Dimanche 15 décembre, matin

Cnir dimanche matin

Franck Comtat :

Vous avez tous remarqué qu’Yves Contassot été proposé comme porte-parole national des Verts. Pour que cette proposition soit statutaire, soit on modifie les statuts, soit Yves Contassot compte bien se mettre en conformité avec le règlement intérieur en démissionnant de son poste de maire adjoint à l’Hôtel de Ville de Paris.
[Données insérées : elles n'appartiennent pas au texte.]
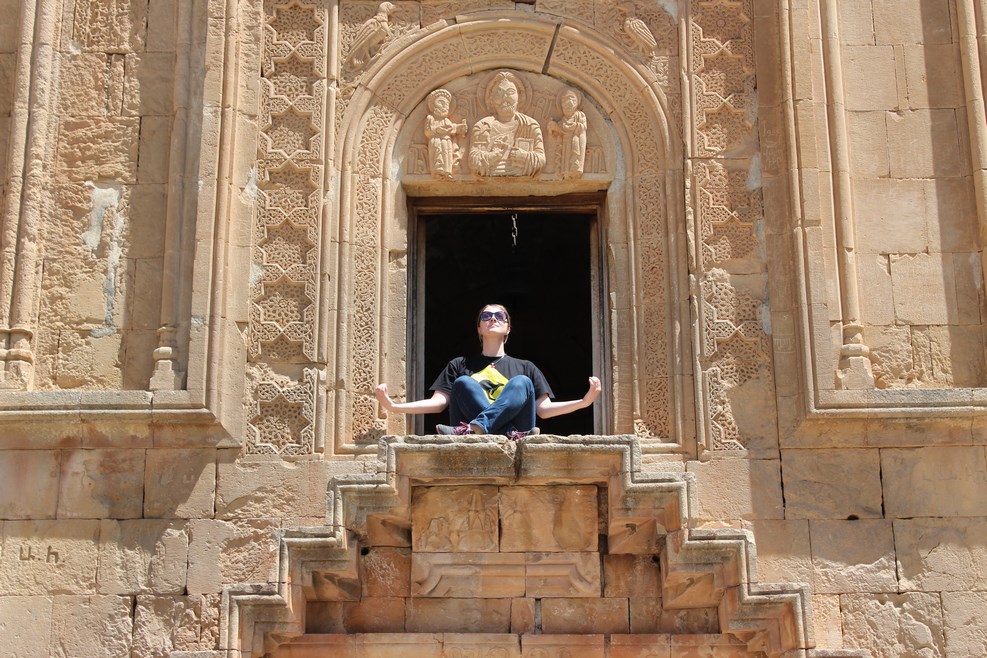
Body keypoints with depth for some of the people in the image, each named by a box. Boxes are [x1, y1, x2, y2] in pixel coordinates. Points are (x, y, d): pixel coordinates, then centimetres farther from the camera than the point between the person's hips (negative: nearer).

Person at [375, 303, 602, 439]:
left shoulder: (524, 367, 27)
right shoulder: (460, 365, 27)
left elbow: (544, 409, 15)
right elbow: (438, 402, 14)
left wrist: (584, 401, -1)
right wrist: (393, 406, -1)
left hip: (513, 447, 0)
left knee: (521, 383, -22)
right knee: (463, 383, -21)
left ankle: (473, 428, -44)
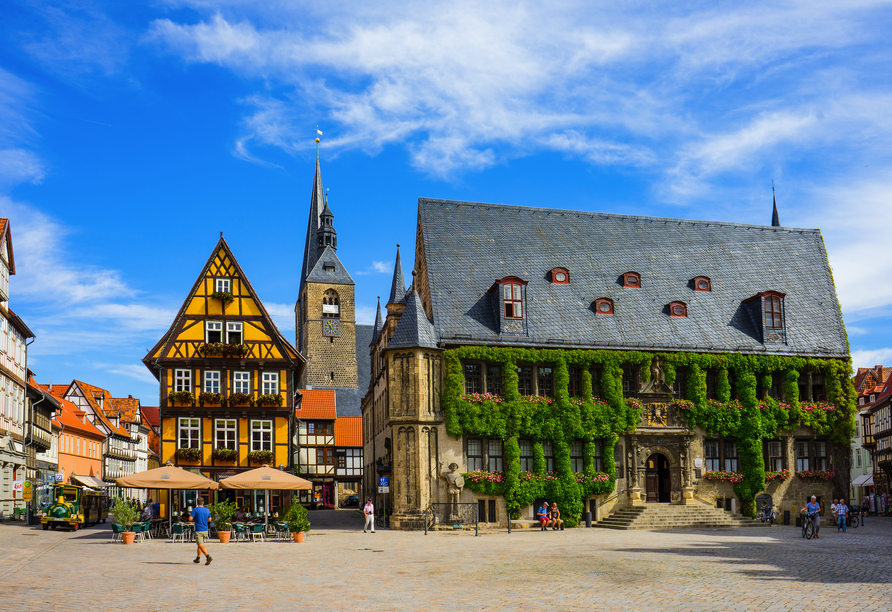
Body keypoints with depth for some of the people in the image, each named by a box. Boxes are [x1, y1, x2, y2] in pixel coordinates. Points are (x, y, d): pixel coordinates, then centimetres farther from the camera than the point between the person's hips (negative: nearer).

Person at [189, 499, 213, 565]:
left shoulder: (196, 509, -9)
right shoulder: (207, 510, 6)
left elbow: (190, 518, -13)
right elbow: (209, 519, 17)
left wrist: (194, 518, 7)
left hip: (198, 530, -6)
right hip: (205, 530, 6)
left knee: (200, 545, -11)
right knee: (200, 544, 21)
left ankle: (208, 557, -29)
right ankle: (198, 558, 32)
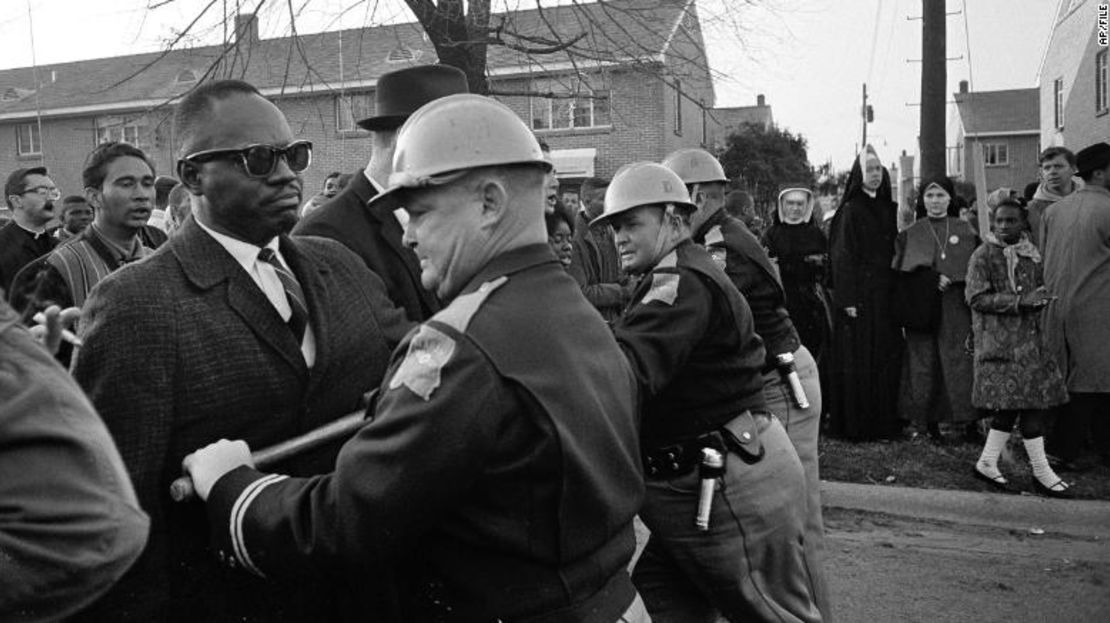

Comme nous sommes une minorité constructive, au vu de la grille d’évaluation et de limitation des mandats et au vu des responsabilités déjà occupées par Yves Contassot : Adjoint au Maire de Paris chargé de l’environnement, conseiller d’arrondissement adjoint au maire d’arrondissement, l’amenant déjà à cumuler 7 points, et constatant que l’attribution d’un poste de porte-parole l’amènerait sans autre interprétation possible à dépasser le maximum autorisé, le Cnir décide d’autoriser à Yves Contassot a dépasser le seuil autorisé par la grille de cumul des mandats, en revanche, le Cnir considère que le cumul député-maire de Noël Mamère reste incompatible avec la grille de cumul et demande instamment à Noël Mamère de rendre un de ses mandats au Parti socialiste.